Fueled with a new rage, enhanced by my magical brew, I grab my phone and call Ricci. “This is going to sound completely out of left field, but… what do you know about Nathan Pike?”
“That fucking guy,” she says with a scoff, and that’s all the confirmation I need. “He owns my building. Bought out my lease from Fran Solomon a few months ago. At the time, he assured me nothing would change, but I just went to negotiate the renewal, and the jerk is tripling the rent. When I tried to push back, he said he’s got plenty of other tenants lined up, willing to pay top dollar.”
“Seriously?”
“Same thing happened to Mavis over at the dog grooming place. And Paul Aberg’s hat shop. Nathan’s saying we can either pay up or move out. Technically, it’s within his rights to change the terms of a lease before renewal, but... I don’t know. Something’s fishy about the whole thing.”
“Ricci? You have no idea.”
The Ace of Pentacles gleams at me from the counter, reminding me that today is a gift. That I’m blessed with gifts—lots of them. Not just my magic. Not just my talent for teas. But my voice. A voice I’ve let other people silence for too long. People like Nathan, who tried to scare me into giving up my business without a fight. People like Brandt, who tried to make me feel like a useless bimbo with a cute little hobby that didn’t deserve to succeed.
People like all the men on this list, trying to silence the folks of Wayward Bay. Good folks. Witches, vampires, demons, fae, humans. All of us trying to build something special. Something meaningful.
“I was thinking about bringing it to the mayor’s attention,” Ricci says. “I’m not sure if there’s anything illegal going on, but maybe she can do some sniffing around. Seems like she’d want to know about all this, especially since she’s spearheading the small business initiatives.”
At the mention of Mayor Singh, a plan begins to crystalize in my mind. In my heart.
Going through with it means… Goddess. It means standing up in front of my friends and neighbors and admitting that I’ve failed, again and again and again. It means asking for help. From Ricci and the other business owners getting shafted. From everyone else who cares about the Bay as much as I do. From Olivy, too; she’s the one who found all the dirt on Brandt, so I want her at my side when I blow his ass out of the water.
I tremble just to think about it. And part of me—a very loud, very persuasive part—is telling me to run upstairs, queue up a new season of Charmed, and forget all about this taking-a-stand nonsense.
But I can’t just sack out on the couch and hope for the best anymore.
I will not let Brandt Remington the Third and the other members of Club Douche Bro carve this town into pieces and destroy its very soul.

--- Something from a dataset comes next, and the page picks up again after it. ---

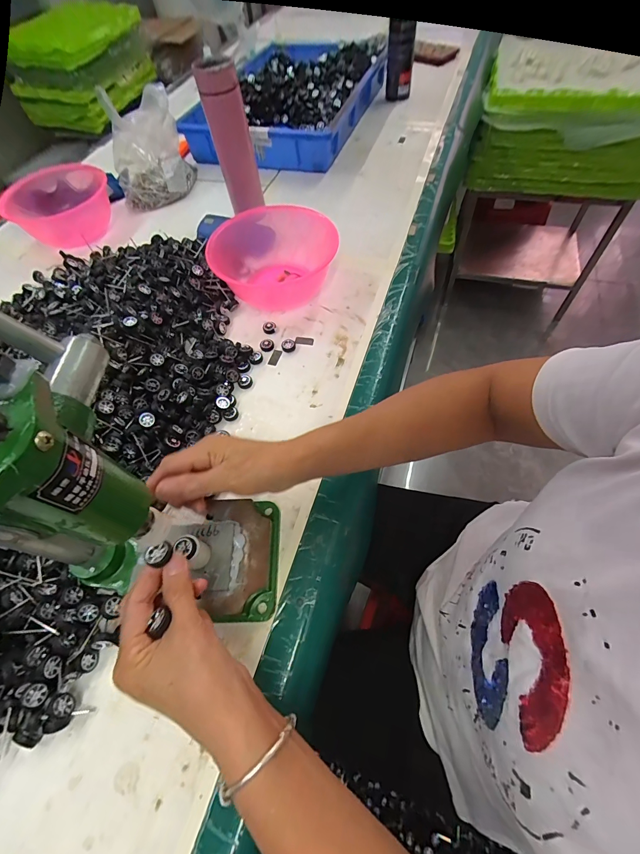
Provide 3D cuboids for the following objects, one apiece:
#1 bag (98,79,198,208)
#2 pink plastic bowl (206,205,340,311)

“Ricci? I’ve got an idea.”
“I’m listening.”
“Can you get a hold of Mavis and Paul? And anyone else who’s had a run-in with Nathan or anyone at Remington Capital, and meet me at the town hall in an hour?”
“Sure thing,” Ricci says. “Should we bring anything?”
“Yes. Your ass-kicking boots.” I sweep the files back into the folder. “I’m going to expose these bastards for the lying, conniving assholes they are. And I’d love to have a few allies on my side.”
“You already know I’m in. And Violet?” Ricci laughs, rich and warm, and something in my chest loosens up, just enough to let a little hope in. “I’m pretty sure this is the start of a beautiful new friendship.”